▶ _Instruksi Tugas_
1 > Menurut teks tentang revisi Tatib DPR, Herdiansyah Hamzah adalah pakar hukum tata negara dari universitas mana?
2 > Tulis lanjutan teks bacaan tentang revisi Tatib DPR, dimulai setelah kalimat terakhirnya.

#### Teks Bacaan ####

Pakar hukum tata negara dari Universitas Mulawarman, Herdiansyah Hamzah, menyoroti ini sebagai ketidakpahaman anggota legislatif terhadap aturan tata kelola negara. Menurutnya ada logika kesimpulan yang meloncat dari kepala anggota DPR saat merasa bisa mencopot atau mengganti pejabat dengan evaluasi berkala.

Pasalnya, Tatib DPR secara hierarkis berada di bawah perundang-undangan yang mengatur mekanisme pemberhentian pejabat instansi atau lembaga negara. Ini merupakan kekeliruan pola pikir DPR karena sudah menegasikan secara sadar tatanan hierarkis aturan hukum.

“Kalau kita bicara soal cara berpikir perundang-undangan yang benar, dalam suara hirarki, ya harusnya undang-undang yang dijadikan sebagai dasar, bukan tatib,” jelas Castro, sapaan akrabnya, ketika dihubungi wartawan Tirto.

Castro menilai revisi Tatib DPR dengan kewenangan besar itu tak lahir dalam ruang kosong. Ia mencurigai adanya motif politis untuk menyandera pimpinan instansi penegak hukum dan lembaga yudikatif seperti KPK dan MK.

Menurut Castro, pencopotan hakim konstitusi atau pimpinan KPK hanya bisa dilakukan saat pejabat meninggal dunia atau terbukti melakukan perbuatan pidana yang tercela. Sebab dua pimpinan lembaga itu sudah dipilih lewat uji patut dan kelayakan yang memiliki sifat tetap.

“Enggak bisa Tatib dijadikan sebagai dasar menegasikan keberadaan undang-undang. Jadi salah besar cara berpikiran anggota-anggota DPR itu,” tegas Castro.

Merusak Tatanan Demokrasi

Wakil Ketua Yayasan Lembaga Bantuan Hukum Indonesia (YLBHI), Arif Maulana, menjelaskan bahwa secara yuridis normatif, Tatib DPR yang baru direvisi itu bertentangan dengan konstitusi UUD 1945 dan Undang-Undang Nomor 17 Tahun 2014 tentang MD3.

Patut dicurigai hal ini sebagai upaya mengacaukan check and balances atau keseimbangan kekuasaan antarlembaga negara dalam kerangka negara hukum demokratis. Dalam konteks ini, Tatib DPR berpotensi berdampak pada pejabat dalam beberapa lembaga negara.

Padahal, Pasal 185 jo Pasal 190 Undang-Undang Nomor 17 Tahun 2014 tentang MD3, telah mengatur tentang Pengajuan dan Pemberian Persetujuan atau Pertimbangan atas Calon untuk pengisian jabatan. Di dalamnya, DPR RI tidak memiliki kewenangan untuk melakukan evaluasi di tengah jalan maupun memberhentikan sejumlah pimpinan lembaga atau pejabat negara yang telah dipilih DPR melalui rapat paripurna.

Menambah kewenangan melalui tata tertib adalah tindakan melampaui kewenangan. Lebih mendasar dari itu, konsekuensi pengesahan Tatib DPR yang direvisi ini merupakan tindakan melawan hukum oleh penguasa (onrechtmatige over heids daad) karena sudah menentang aturan dalam Undang-Undang MD3.

#### Bahan yang Disediakan ####

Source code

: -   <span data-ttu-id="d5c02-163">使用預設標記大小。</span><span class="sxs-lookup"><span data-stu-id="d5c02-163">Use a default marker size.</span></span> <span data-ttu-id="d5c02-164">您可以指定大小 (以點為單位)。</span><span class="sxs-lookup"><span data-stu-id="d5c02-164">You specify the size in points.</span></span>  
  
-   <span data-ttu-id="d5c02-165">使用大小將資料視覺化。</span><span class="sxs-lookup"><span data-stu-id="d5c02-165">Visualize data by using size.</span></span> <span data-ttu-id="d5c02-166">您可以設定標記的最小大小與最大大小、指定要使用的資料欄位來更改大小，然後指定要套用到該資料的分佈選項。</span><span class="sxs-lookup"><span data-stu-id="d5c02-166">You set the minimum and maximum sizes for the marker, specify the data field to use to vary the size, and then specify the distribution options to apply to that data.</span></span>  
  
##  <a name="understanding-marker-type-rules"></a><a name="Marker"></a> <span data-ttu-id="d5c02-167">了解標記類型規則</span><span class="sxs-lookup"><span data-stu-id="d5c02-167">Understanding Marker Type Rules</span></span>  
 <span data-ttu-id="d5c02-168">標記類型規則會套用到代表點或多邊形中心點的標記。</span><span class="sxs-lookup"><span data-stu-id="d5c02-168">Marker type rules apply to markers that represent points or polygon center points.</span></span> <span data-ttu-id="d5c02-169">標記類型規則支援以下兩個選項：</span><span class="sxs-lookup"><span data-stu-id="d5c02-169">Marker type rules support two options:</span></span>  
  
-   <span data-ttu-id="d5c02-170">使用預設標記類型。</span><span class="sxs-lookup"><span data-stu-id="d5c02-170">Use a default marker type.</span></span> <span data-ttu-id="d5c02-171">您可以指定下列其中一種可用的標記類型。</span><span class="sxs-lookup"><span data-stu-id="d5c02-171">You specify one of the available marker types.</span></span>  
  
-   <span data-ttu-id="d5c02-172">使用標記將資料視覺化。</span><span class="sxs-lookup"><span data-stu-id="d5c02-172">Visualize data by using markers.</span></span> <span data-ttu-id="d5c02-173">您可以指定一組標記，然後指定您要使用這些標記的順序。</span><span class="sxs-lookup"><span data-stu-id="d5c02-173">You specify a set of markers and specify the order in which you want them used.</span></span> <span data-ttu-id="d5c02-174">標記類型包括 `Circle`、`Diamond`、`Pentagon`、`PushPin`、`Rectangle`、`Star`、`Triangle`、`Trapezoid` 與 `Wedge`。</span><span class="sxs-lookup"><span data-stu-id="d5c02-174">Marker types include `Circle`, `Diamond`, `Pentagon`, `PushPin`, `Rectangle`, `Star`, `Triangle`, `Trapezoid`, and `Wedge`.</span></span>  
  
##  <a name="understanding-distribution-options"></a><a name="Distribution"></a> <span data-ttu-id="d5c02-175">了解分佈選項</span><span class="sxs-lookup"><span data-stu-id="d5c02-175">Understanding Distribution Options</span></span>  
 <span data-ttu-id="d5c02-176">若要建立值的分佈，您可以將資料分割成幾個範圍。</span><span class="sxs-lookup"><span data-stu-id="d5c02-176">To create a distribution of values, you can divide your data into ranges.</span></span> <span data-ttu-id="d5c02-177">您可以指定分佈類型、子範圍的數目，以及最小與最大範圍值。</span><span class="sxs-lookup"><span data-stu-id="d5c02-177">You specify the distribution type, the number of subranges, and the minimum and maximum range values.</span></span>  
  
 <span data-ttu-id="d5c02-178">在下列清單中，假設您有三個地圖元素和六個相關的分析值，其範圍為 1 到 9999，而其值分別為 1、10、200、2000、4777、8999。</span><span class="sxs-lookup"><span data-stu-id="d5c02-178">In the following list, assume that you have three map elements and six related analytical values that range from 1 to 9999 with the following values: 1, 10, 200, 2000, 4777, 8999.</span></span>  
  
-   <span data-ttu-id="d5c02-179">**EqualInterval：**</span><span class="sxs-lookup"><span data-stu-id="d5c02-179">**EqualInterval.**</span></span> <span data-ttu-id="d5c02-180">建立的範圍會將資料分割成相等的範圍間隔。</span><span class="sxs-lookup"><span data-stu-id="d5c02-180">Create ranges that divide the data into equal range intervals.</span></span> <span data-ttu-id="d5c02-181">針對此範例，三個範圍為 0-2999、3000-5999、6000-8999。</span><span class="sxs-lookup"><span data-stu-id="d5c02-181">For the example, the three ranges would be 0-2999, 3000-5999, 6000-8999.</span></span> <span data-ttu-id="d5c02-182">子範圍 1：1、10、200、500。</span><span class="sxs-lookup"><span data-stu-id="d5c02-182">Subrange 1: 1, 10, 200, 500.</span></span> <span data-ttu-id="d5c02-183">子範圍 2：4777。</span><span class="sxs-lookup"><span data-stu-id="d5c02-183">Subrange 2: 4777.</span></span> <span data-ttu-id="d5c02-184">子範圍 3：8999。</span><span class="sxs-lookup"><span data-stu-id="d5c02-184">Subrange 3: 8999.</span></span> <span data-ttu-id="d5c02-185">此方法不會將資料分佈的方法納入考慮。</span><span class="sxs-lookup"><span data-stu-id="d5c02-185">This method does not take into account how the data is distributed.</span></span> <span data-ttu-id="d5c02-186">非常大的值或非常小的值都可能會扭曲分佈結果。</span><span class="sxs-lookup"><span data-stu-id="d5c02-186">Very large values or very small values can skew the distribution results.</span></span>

####

▶ _Jawaban Tugas_
1 > Universitas Mulawarman.

2 >
“Bahwa Indonesia menganut prinsip demokrasi yang memisahkan antara cabang kekuasaan legislatif, eksekutif dan yudikatif. Ketiganya tidak saling mencampuri namun saling mengawasi untuk menciptakan check and balances,” kata Arif kepada wartawan Tirto, Kamis.

Tatib DPR akan menimbulkan kekacauan dan ketidakpastian dalam sistem ketatanegaraan yang menganut check balances kekuasaan lembaga negara. Menambah kewenangan baru berupa evaluasi dan rekomendasi pemberhentian pejabat lembaga negara, memposisikan seolah DPR memiliki kewenangan lebih tinggi dibandingkan lembaga negara yang lainnya.

Apalagi, DPR bisa mengangkat dan memberhentikan pimpinan lembaga cabang kekuasaan lain kapanpun tanpa ukuran yang jelas. Hal ini tentu bertentangan dengan sistem demokrasi konstitusional yang menganut pemisahan kekuasaan yang setara antarcabang kekuasaan untuk dapat saling mengawasi.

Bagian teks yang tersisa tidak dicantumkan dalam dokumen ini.